La pièce est noire, seulement éclairée par des spots qui changent de couleur. Le bruit tellement fort devient assourdissant. Je peine à avancer, bloquée par des personnes allongées ca et la, complètement ivres. Je me fraie un chemin, suivie par Florence qui se cache derrière moi. Comment nous sommes nous retrouvées là ? ah oui, une soirée déguisée d'anciens de l'école de ma sœur. Thème de la soirée : années 1980. Quelle originalité ! Elle m'y a trainé pour trouver un ingénieur de bonne famille, mais finalement je n'ai trouvé que de la viande saoule, seulement décidée à me mettre dans leur lit. J'en ai d'ailleurs repoussé plus d'un depuis le début de la soirée. Le débit de boisson des uns et des autres est affligeant. Je m'approche discrètement pendant que trois garçons sont en train d'essayer d'embrasser une fille qui visiblement se débat tant bien que mal. Il la brusque légèrement en lui disant des saloperies inaudibles.

- Qu'est-ce que vous faites ? crié-je à travers le son.

- Qu'est-ce qu'elle a la perruque à paillettes ? elle veut participer elle aussi ? me répond un des types complètement bourré en essayant de me peloter les fesses. Mon verre de coca lui atterrit directement en pleine face, ce qui le rend encore plus nerveux. Il revient à la charge mais je lui fais comprendre d'un coup de genou bien placé qu'il n'a pas intérêt d'essayer quoi que ce soit.

- Poussez-vous !

Prise d'une force insoupçonnée jusque-là et poussée par un élan de solidarité féminine, je tire un des gars par le col en arrière pour qu'il me laisse passer et arriver jusqu'à elle. Je m'agenouille et la trouve à moitié consciente, les yeux fermés. Elle est vêtue d'un collant a résilles et d'un short rouge en latex par-dessus. Son haut est scintillant et sa perruque ressemble à une barbabapa. Son maquillage est très accentué. Son fard à paupière rouge pailleté et ses faux cils m'empêche de voir correctement ses yeux. J'essaie de la ramener parmi nous mais elle ne réagit presque pas.

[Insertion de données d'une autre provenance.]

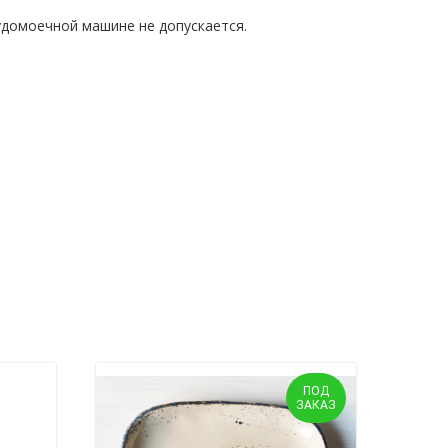
удомоечной машине не допускается.
ПОД
ЗАКАЗ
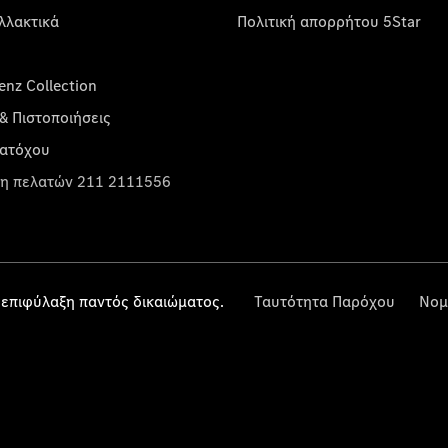
λλακτικά
Πολιτική απορρήτου 5Star
nz Collection
& Πιστοποιήσεις
κατόχου
η πελατών 211 2111556
επιφύλαξη παντός δικαιώματος.
Ταυτότητα Παρόχου
Νομ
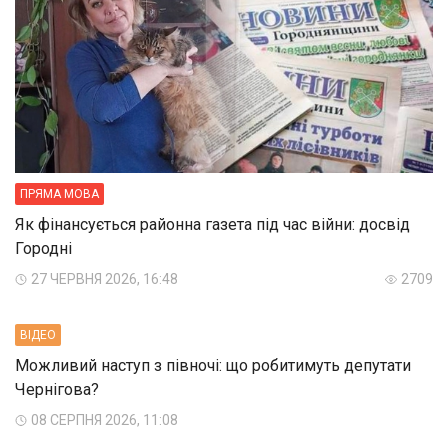
ПРЯМА МОВА
Як фінансується районна газета під час війни: досвід
Городні
27 ЧЕРВНЯ 2026, 16:48
2709
ВIДЕО
Можливий наступ з півночі: що робитимуть депутати
Чернігова?
08 СЕРПНЯ 2026, 11:08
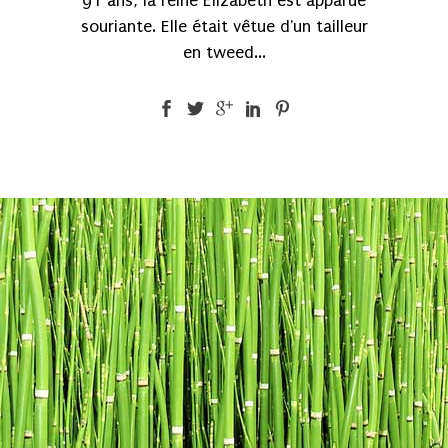
91 ans, la reine Elizabeth est apparue
souriante. Elle était vêtue d'un tailleur
en tweed...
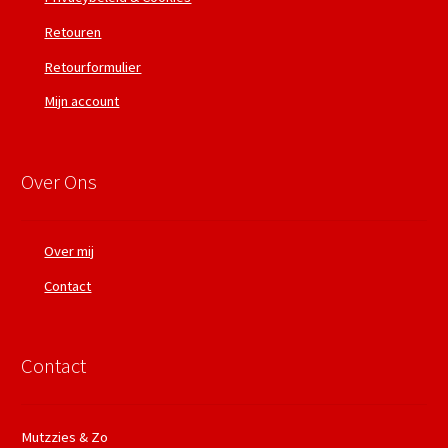
Retouren
Retourformulier
Mijn account
Over Ons
Over mij
Contact
Contact
Mutzzies & Zo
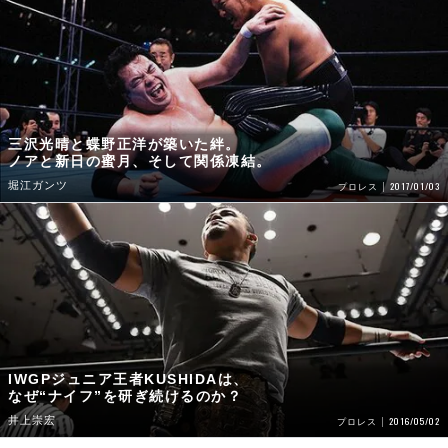
三沢光晴と蝶野正洋が築いた絆。
ノアと新日の蜜月、そして関係凍結。
堀江ガンツ
2017/01/03
プロレス
IWGPジュニア王者KUSHIDAは、
なぜ“ナイフ”を研ぎ続けるのか？
井上崇宏
2016/05/02
プロレス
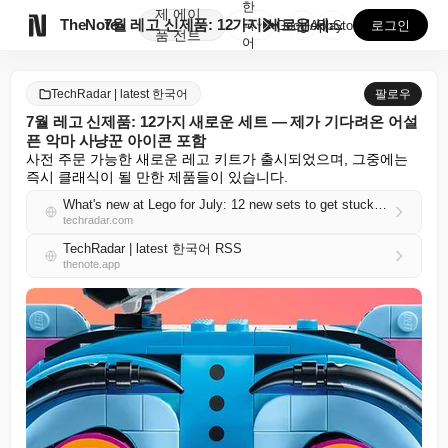
한
제
에이

TheNote
7월 레고 신제품: 12가지 새로운 세트 — 제가 기다...
국
GooglePlay
AppStore
로그인
품
전트
어
TechRadar | latest 한국어
팔로우
7월 레고 신제품: 12가지 새로운 세트 — 제가 기다려온 어설
픈 악마 사냥꾼 아이콘 포함
사전 주문 가능한 새로운 레고 키트가 출시되었으며, 그중에는 
즉시 클래식이 될 만한 제품들이 있습니다.
What's new at Lego for July: 12 new sets to get stuck into — including the clumsy Demon Hunters icon I've been waiting for
techradar.com
TechRadar | latest 한국어 RSS
thenote.app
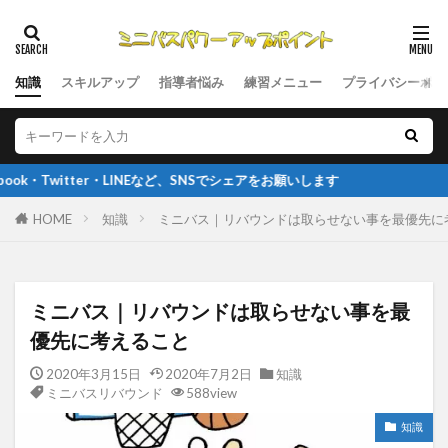
知識
スキルアップ
指導者悩み
練習メニュー
プライバシーポリ
er・LINEなど、SNSでシェアをお願いします
HOME
知識
ミニバス｜リバウンドは取らせない事を最優先に
ミニバス｜リバウンドは取らせない事を最
優先に考えること
2020年3月15日
2020年7月2日
知識
ミニバスリバウンド
588view
知識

- Laisse la, elle est frigide de toute façon ! lance un mec derrière moi en rotant à moitié.

- Il faut appeler les pompiers ! elle n'est pas bien là ! crié-je à ma sœur qui s'exécute directement.

- Mais non laisse la décuver et après je m'en occuperai! me répond toujours le même benêt en se léchant les lèvres comme s'il était prêt à la dévorer.

- Non elle tremble, c'est dangereux ! elle est venue avec qui ? crié-je à l'assemblée.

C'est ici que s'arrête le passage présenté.